• _Materials provided_
· · · · · · ·

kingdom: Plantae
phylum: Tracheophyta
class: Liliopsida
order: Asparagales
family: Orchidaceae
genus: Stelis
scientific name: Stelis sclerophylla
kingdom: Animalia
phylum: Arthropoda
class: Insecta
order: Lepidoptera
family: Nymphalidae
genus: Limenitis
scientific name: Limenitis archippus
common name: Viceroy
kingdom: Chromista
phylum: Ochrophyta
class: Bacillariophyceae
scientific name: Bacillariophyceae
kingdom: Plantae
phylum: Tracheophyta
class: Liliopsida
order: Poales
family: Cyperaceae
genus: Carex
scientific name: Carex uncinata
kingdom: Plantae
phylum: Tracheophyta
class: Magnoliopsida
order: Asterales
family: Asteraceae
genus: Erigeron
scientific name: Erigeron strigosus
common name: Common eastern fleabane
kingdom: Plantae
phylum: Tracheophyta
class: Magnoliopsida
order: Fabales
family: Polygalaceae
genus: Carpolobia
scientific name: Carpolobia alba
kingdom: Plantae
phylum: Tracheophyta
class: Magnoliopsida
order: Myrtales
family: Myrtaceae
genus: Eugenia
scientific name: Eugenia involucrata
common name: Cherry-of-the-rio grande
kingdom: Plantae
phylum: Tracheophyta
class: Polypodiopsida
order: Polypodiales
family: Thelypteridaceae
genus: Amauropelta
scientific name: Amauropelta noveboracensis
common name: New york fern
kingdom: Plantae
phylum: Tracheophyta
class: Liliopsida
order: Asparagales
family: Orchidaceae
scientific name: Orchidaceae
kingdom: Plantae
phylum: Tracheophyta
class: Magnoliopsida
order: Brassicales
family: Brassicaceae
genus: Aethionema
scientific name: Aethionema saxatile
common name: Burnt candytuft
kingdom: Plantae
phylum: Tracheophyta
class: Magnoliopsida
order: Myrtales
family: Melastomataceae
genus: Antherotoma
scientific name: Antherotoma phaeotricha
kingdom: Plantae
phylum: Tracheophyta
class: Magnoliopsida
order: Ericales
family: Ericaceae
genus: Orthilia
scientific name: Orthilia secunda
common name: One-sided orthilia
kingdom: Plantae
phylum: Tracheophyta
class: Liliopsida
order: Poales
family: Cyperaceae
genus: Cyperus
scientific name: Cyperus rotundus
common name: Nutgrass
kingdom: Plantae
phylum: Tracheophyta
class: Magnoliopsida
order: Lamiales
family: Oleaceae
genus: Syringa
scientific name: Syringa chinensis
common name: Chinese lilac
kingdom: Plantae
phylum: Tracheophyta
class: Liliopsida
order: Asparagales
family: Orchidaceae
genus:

· · · · · · ·

Copy every line of the records above, word for word.

kingdom: Plantae
phylum: Tracheophyta
class: Liliopsida
order: Asparagales
family: Orchidaceae
genus: Stelis
scientific name: Stelis sclerophylla
kingdom: Animalia
phylum: Arthropoda
class: Insecta
order: Lepidoptera
family: Nymphalidae
genus: Limenitis
scientific name: Limenitis archippus
common name: Viceroy
kingdom: Chromista
phylum: Ochrophyta
class: Bacillariophyceae
scientific name: Bacillariophyceae
kingdom: Plantae
phylum: Tracheophyta
class: Liliopsida
order: Poales
family: Cyperaceae
genus: Carex
scientific name: Carex uncinata
kingdom: Plantae
phylum: Tracheophyta
class: Magnoliopsida
order: Asterales
family: Asteraceae
genus: Erigeron
scientific name: Erigeron strigosus
common name: Common eastern fleabane
kingdom: Plantae
phylum: Tracheophyta
class: Magnoliopsida
order: Fabales
family: Polygalaceae
genus: Carpolobia
scientific name: Carpolobia alba
kingdom: Plantae
phylum: Tracheophyta
class: Magnoliopsida
order: Myrtales
family: Myrtaceae
genus: Eugenia
scientific name: Eugenia involucrata
common name: Cherry-of-the-rio grande
kingdom: Plantae
phylum: Tracheophyta
class: Polypodiopsida
order: Polypodiales
family: Thelypteridaceae
genus: Amauropelta
scientific name: Amauropelta noveboracensis
common name: New york fern
kingdom: Plantae
phylum: Tracheophyta
class: Liliopsida
order: Asparagales
family: Orchidaceae
scientific name: Orchidaceae
kingdom: Plantae
phylum: Tracheophyta
class: Magnoliopsida
order: Brassicales
family: Brassicaceae
genus: Aethionema
scientific name: Aethionema saxatile
common name: Burnt candytuft
kingdom: Plantae
phylum: Tracheophyta
class: Magnoliopsida
order: Myrtales
family: Melastomataceae
genus: Antherotoma
scientific name: Antherotoma phaeotricha
kingdom: Plantae
phylum: Tracheophyta
class: Magnoliopsida
order: Ericales
family: Ericaceae
genus: Orthilia
scientific name: Orthilia secunda
common name: One-sided orthilia
kingdom: Plantae
phylum: Tracheophyta
class: Liliopsida
order: Poales
family: Cyperaceae
genus: Cyperus
scientific name: Cyperus rotundus
common name: Nutgrass
kingdom: Plantae
phylum: Tracheophyta
class: Magnoliopsida
order: Lamiales
family: Oleaceae
genus: Syringa
scientific name: Syringa chinensis
common name: Chinese lilac
kingdom: Plantae
phylum: Tracheophyta
class: Liliopsida
order: Asparagales
family: Orchidaceae
genus:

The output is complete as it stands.